◆ **Data excerpts**

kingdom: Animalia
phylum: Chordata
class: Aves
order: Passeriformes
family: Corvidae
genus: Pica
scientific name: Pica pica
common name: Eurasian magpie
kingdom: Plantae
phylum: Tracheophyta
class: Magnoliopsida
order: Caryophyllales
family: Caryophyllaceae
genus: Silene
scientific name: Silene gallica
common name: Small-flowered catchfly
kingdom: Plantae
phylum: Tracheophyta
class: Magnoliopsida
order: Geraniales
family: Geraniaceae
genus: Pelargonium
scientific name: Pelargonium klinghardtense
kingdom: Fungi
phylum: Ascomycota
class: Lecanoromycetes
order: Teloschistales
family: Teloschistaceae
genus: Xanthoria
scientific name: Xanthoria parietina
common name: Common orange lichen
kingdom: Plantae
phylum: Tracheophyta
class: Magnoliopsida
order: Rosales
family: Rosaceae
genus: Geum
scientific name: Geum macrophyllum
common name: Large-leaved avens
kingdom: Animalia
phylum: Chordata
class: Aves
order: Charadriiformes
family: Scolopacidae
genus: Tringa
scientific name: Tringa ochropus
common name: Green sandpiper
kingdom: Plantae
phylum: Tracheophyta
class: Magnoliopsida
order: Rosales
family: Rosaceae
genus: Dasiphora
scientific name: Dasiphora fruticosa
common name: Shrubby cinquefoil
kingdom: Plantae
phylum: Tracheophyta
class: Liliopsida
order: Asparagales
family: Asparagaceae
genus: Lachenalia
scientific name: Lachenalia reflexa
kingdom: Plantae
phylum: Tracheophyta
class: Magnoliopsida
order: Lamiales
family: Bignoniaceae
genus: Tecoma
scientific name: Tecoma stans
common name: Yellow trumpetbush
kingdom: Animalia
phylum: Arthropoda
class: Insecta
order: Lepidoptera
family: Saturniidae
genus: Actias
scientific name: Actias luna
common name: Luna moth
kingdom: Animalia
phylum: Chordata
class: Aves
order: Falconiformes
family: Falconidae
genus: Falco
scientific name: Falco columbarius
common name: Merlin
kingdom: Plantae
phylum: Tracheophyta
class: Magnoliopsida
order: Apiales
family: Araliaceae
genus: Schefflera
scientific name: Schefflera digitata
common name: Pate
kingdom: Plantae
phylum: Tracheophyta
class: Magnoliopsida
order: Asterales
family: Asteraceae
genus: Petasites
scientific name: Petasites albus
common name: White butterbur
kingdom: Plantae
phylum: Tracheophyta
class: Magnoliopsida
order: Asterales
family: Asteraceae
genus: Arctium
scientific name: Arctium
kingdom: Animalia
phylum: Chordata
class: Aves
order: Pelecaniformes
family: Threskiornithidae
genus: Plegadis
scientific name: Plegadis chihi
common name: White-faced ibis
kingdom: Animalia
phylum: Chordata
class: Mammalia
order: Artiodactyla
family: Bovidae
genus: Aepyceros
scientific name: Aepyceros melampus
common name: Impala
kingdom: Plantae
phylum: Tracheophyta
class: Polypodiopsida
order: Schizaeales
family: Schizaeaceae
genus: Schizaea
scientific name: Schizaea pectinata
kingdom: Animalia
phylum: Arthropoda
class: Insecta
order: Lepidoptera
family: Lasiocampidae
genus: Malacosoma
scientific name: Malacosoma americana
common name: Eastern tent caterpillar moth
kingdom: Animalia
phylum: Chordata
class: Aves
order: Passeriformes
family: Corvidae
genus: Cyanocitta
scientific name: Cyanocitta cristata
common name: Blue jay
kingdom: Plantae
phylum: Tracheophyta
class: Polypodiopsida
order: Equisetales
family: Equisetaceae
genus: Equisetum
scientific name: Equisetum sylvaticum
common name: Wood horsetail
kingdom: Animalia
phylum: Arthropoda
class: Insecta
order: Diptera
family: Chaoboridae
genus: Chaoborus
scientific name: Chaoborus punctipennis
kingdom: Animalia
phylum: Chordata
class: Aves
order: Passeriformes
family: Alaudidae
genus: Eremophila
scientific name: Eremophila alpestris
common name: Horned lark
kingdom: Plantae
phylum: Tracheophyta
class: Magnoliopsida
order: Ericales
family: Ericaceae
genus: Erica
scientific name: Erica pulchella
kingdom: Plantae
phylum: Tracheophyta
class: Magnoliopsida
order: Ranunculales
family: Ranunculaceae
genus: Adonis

◆ **Task goal**
Reproduce every line of the items above, with no alteration.

◆ **Final answer**
kingdom: Animalia
phylum: Chordata
class: Aves
order: Passeriformes
family: Corvidae
genus: Pica
scientific name: Pica pica
common name: Eurasian magpie
kingdom: Plantae
phylum: Tracheophyta
class: Magnoliopsida
order: Caryophyllales
family: Caryophyllaceae
genus: Silene
scientific name: Silene gallica
common name: Small-flowered catchfly
kingdom: Plantae
phylum: Tracheophyta
class: Magnoliopsida
order: Geraniales
family: Geraniaceae
genus: Pelargonium
scientific name: Pelargonium klinghardtense
kingdom: Fungi
phylum: Ascomycota
class: Lecanoromycetes
order: Teloschistales
family: Teloschistaceae
genus: Xanthoria
scientific name: Xanthoria parietina
common name: Common orange lichen
kingdom: Plantae
phylum: Tracheophyta
class: Magnoliopsida
order: Rosales
family: Rosaceae
genus: Geum
scientific name: Geum macrophyllum
common name: Large-leaved avens
kingdom: Animalia
phylum: Chordata
class: Aves
order: Charadriiformes
family: Scolopacidae
genus: Tringa
scientific name: Tringa ochropus
common name: Green sandpiper
kingdom: Plantae
phylum: Tracheophyta
class: Magnoliopsida
order: Rosales
family: Rosaceae
genus: Dasiphora
scientific name: Dasiphora fruticosa
common name: Shrubby cinquefoil
kingdom: Plantae
phylum: Tracheophyta
class: Liliopsida
order: Asparagales
family: Asparagaceae
genus: Lachenalia
scientific name: Lachenalia reflexa
kingdom: Plantae
phylum: Tracheophyta
class: Magnoliopsida
order: Lamiales
family: Bignoniaceae
genus: Tecoma
scientific name: Tecoma stans
common name: Yellow trumpetbush
kingdom: Animalia
phylum: Arthropoda
class: Insecta
order: Lepidoptera
family: Saturniidae
genus: Actias
scientific name: Actias luna
common name: Luna moth
kingdom: Animalia
phylum: Chordata
class: Aves
order: Falconiformes
family: Falconidae
genus: Falco
scientific name: Falco columbarius
common name: Merlin
kingdom: Plantae
phylum: Tracheophyta
class: Magnoliopsida
order: Apiales
family: Araliaceae
genus: Schefflera
scientific name: Schefflera digitata
common name: Pate
kingdom: Plantae
phylum: Tracheophyta
class: Magnoliopsida
order: Asterales
family: Asteraceae
genus: Petasites
scientific name: Petasites albus
common name: White butterbur
kingdom: Plantae
phylum: Tracheophyta
class: Magnoliopsida
order: Asterales
family: Asteraceae
genus: Arctium
scientific name: Arctium
kingdom: Animalia
phylum: Chordata
class: Aves
order: Pelecaniformes
family: Threskiornithidae
genus: Plegadis
scientific name: Plegadis chihi
common name: White-faced ibis
kingdom: Animalia
phylum: Chordata
class: Mammalia
order: Artiodactyla
family: Bovidae
genus: Aepyceros
scientific name: Aepyceros melampus
common name: Impala
kingdom: Plantae
phylum: Tracheophyta
class: Polypodiopsida
order: Schizaeales
family: Schizaeaceae
genus: Schizaea
scientific name: Schizaea pectinata
kingdom: Animalia
phylum: Arthropoda
class: Insecta
order: Lepidoptera
family: Lasiocampidae
genus: Malacosoma
scientific name: Malacosoma americana
common name: Eastern tent caterpillar moth
kingdom: Animalia
phylum: Chordata
class: Aves
order: Passeriformes
family: Corvidae
genus: Cyanocitta
scientific name: Cyanocitta cristata
common name: Blue jay
kingdom: Plantae
phylum: Tracheophyta
class: Polypodiopsida
order: Equisetales
family: Equisetaceae
genus: Equisetum
scientific name: Equisetum sylvaticum
common name: Wood horsetail
kingdom: Animalia
phylum: Arthropoda
class: Insecta
order: Diptera
family: Chaoboridae
genus: Chaoborus
scientific name: Chaoborus punctipennis
kingdom: Animalia
phylum: Chordata
class: Aves
order: Passeriformes
family: Alaudidae
genus: Eremophila
scientific name: Eremophila alpestris
common name: Horned lark
kingdom: Plantae
phylum: Tracheophyta
class: Magnoliopsida
order: Ericales
family: Ericaceae
genus: Erica
scientific name: Erica pulchella
kingdom: Plantae
phylum: Tracheophyta
class: Magnoliopsida
order: Ranunculales
family: Ranunculaceae
genus: Adonis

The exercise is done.